--- TEXT FOR ANALYSIS Enclosed Below ---
Thousands of newly released Boy Scout files documenting allegations of sexual abuse by scout volunteers include detailed files on eight Scout leaders in Maine who were banned from the organization.

The eight represent just a fraction of the so-called “perversion files” involving Scout leaders nationwide. Thousands of those files, from the mid-1960s to the mid-1980s, were made public Thursday as a reults of an Oregon court ruling, and include internal reports of alleged child molestations by more than 1,200 Scout leaders and other adult volunteers.

A database compiled by the Los Angeles Times indicates a total of 52 cases in Maine in which allegations against a volunteer landed the person in the organization’s confidential files, a system designed to prevent those suspected or convicted of abuse from volunteering for other troops.

That list, compiled by plaintiff’s attorneys in a separate lawsuit in California, includes cases through 2004. It does not include any new files opened since 2005, nor does it include files that were destroyed by Boy Scouts, which the group said happened in some cases over the years.
--- End of Enclosed TEXT FOR ANALYSIS ---
--- DATASET RECORDS Enclosed Below ---
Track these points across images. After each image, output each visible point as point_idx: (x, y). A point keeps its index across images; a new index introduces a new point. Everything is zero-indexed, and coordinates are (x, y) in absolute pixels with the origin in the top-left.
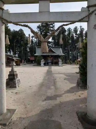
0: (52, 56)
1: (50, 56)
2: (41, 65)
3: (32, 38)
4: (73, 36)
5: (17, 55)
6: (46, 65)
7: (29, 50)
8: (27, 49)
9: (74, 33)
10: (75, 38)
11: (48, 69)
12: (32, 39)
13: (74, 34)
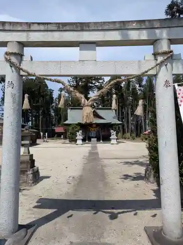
--- End of Enclosed DATASET RECORDS ---
● **TASK GOAL**
Translate this sentence from the article about the Boy Scout files into Spanish: "That list, compiled by plaintiff's attorneys in a separate lawsuit in California, includes cases through 2004." The records have nothing to do with the article about the Boy Scout files.

● **TASK RESULT**
Esa lista, elaborada por los abogados del demandante en una demanda aparte en California, incluye casos hasta 2004.